→ **Try it**:
The complete listing that follows is to be set down again, exactly as it appears.
· · · ·
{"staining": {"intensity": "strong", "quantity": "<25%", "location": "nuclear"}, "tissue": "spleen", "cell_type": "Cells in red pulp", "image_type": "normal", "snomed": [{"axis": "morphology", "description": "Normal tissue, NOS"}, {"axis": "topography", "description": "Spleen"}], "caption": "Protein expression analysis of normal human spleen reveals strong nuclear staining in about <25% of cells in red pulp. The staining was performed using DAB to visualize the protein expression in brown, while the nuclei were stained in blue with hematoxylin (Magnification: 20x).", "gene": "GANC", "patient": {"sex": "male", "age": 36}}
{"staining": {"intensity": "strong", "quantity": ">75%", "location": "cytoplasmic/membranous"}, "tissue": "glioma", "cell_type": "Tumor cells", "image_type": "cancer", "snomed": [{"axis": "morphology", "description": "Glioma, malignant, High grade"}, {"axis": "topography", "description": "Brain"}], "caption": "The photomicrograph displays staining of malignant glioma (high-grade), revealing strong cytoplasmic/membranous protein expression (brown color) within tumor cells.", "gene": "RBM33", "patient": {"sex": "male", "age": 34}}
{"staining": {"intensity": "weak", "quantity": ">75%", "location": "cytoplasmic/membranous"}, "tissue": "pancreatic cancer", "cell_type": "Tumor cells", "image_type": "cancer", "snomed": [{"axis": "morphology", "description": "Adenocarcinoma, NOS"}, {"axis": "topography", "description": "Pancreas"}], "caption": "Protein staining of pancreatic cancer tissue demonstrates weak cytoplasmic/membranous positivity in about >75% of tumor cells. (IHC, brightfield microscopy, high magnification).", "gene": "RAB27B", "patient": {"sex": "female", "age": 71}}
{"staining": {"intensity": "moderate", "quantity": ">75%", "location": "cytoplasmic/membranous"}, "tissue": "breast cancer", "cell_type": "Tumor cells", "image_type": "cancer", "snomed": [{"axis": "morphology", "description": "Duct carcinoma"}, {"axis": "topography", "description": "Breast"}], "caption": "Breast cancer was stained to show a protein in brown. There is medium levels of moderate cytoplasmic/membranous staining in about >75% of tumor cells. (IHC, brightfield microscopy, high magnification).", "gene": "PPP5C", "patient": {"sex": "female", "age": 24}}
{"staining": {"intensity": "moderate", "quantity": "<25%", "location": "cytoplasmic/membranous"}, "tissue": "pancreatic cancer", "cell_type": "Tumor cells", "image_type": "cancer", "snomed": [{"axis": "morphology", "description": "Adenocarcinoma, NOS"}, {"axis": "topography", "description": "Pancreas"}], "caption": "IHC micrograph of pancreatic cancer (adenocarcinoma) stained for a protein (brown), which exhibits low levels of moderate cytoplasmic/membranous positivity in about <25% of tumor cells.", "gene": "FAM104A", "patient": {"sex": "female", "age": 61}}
· · · ·
→ **Result**:
{"staining": {"intensity": "strong", "quantity": "<25%", "location": "nuclear"}, "tissue": "spleen", "cell_type": "Cells in red pulp", "image_type": "normal", "snomed": [{"axis": "morphology", "description": "Normal tissue, NOS"}, {"axis": "topography", "description": "Spleen"}], "caption": "Protein expression analysis of normal human spleen reveals strong nuclear staining in about <25% of cells in red pulp. The staining was performed using DAB to visualize the protein expression in brown, while the nuclei were stained in blue with hematoxylin (Magnification: 20x).", "gene": "GANC", "patient": {"sex": "male", "age": 36}}
{"staining": {"intensity": "strong", "quantity": ">75%", "location": "cytoplasmic/membranous"}, "tissue": "glioma", "cell_type": "Tumor cells", "image_type": "cancer", "snomed": [{"axis": "morphology", "description": "Glioma, malignant, High grade"}, {"axis": "topography", "description": "Brain"}], "caption": "The photomicrograph displays staining of malignant glioma (high-grade), revealing strong cytoplasmic/membranous protein expression (brown color) within tumor cells.", "gene": "RBM33", "patient": {"sex": "male", "age": 34}}
{"staining": {"intensity": "weak", "quantity": ">75%", "location": "cytoplasmic/membranous"}, "tissue": "pancreatic cancer", "cell_type": "Tumor cells", "image_type": "cancer", "snomed": [{"axis": "morphology", "description": "Adenocarcinoma, NOS"}, {"axis": "topography", "description": "Pancreas"}], "caption": "Protein staining of pancreatic cancer tissue demonstrates weak cytoplasmic/membranous positivity in about >75% of tumor cells. (IHC, brightfield microscopy, high magnification).", "gene": "RAB27B", "patient": {"sex": "female", "age": 71}}
{"staining": {"intensity": "moderate", "quantity": ">75%", "location": "cytoplasmic/membranous"}, "tissue": "breast cancer", "cell_type": "Tumor cells", "image_type": "cancer", "snomed": [{"axis": "morphology", "description": "Duct carcinoma"}, {"axis": "topography", "description": "Breast"}], "caption": "Breast cancer was stained to show a protein in brown. There is medium levels of moderate cytoplasmic/membranous staining in about >75% of tumor cells. (IHC, brightfield microscopy, high magnification).", "gene": "PPP5C", "patient": {"sex": "female", "age": 24}}
{"staining": {"intensity": "moderate", "quantity": "<25%", "location": "cytoplasmic/membranous"}, "tissue": "pancreatic cancer", "cell_type": "Tumor cells", "image_type": "cancer", "snomed": [{"axis": "morphology", "description": "Adenocarcinoma, NOS"}, {"axis": "topography", "description": "Pancreas"}], "caption": "IHC micrograph of pancreatic cancer (adenocarcinoma) stained for a protein (brown), which exhibits low levels of moderate cytoplasmic/membranous positivity in about <25% of tumor cells.", "gene": "FAM104A", "patient": {"sex": "female", "age": 61}}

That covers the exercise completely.